Ambassador to the humans
#13
Hi again :)

I'm not a Mac user, but I know SPSS comes in a Mac version if you're looking for a complete package for social science stats, and has Spearmans/Kendalls/Pearson correlation options. There is an online calculator for Kendall's tau here which is a decidedly cheaper (free) option.
Or you could go the free route and get R. You have the option of getting any of Spearman/Kendall/Pearson correlation using the base
Code:
cor(x, y, method = "spearman")
cor(x, y, method = "kendall")
cor(x, y, method = "pearson")
R is free and really quite powerful. It's available on all platforms I know of and the basic GUI for Mac is much better than the windows counterpart.
 
#14
Thanks very very much guys, this is extremely helpful!

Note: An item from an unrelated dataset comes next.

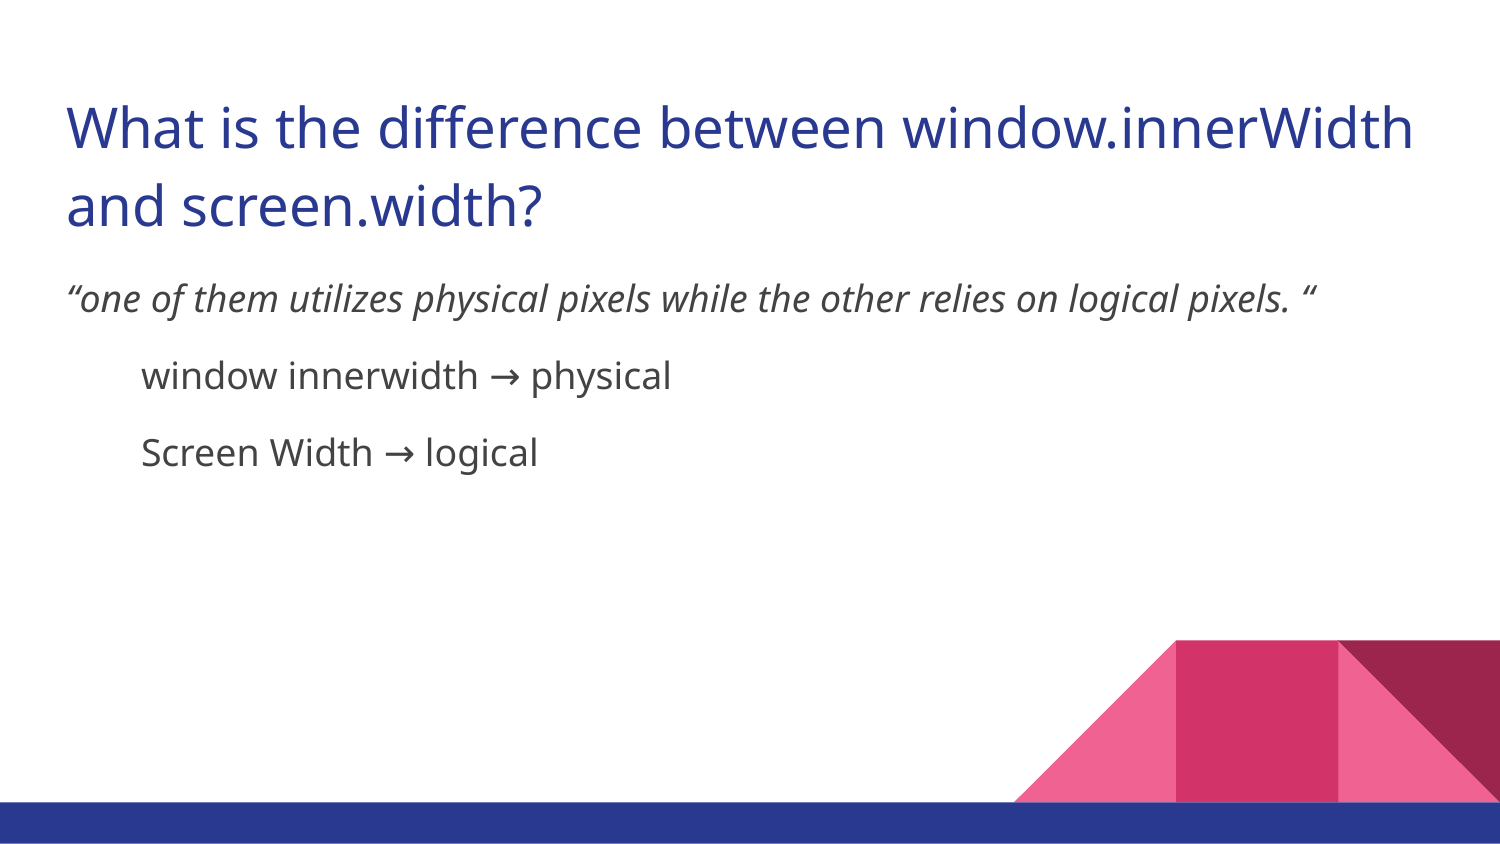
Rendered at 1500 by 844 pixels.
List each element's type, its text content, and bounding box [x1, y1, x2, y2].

I will just code the data in Excel first, as most of the SPSSs programs seem compatible with it so I can test several of them later on. Ive dowloaded SOFA for instance, its got a very nice icon when its open - that already is a good sigh :yup:

Thanks also for suggesting "R" ... the guy who developped this software had a talk at our uni the other day (presenting R) but at this stage its a bit too complex for me ... I'm not very good at these things, to say the least. :rolleyes:

Oh, by the way, I wondered what the "CORREL" function in Excel stands for,
do you happen to know if it's a stats test (and if so, is it pearson's, spearman's or k.tau ?)

Have a lovely weekend
Cowboy bear & Dason :)
 

Dason

Ambassador to the humans
#15
Oh, by the way, I wondered what the "CORREL" function in Excel stands for,
do you happen to know if it's a stats test (and if so, is it pearson's, spearman's or k.tau ?)
Looked at the documentation and it's just the pearson correlation. You can get the exact same thing with the PEARSON function I believe. I'm using Excel 07 by the way.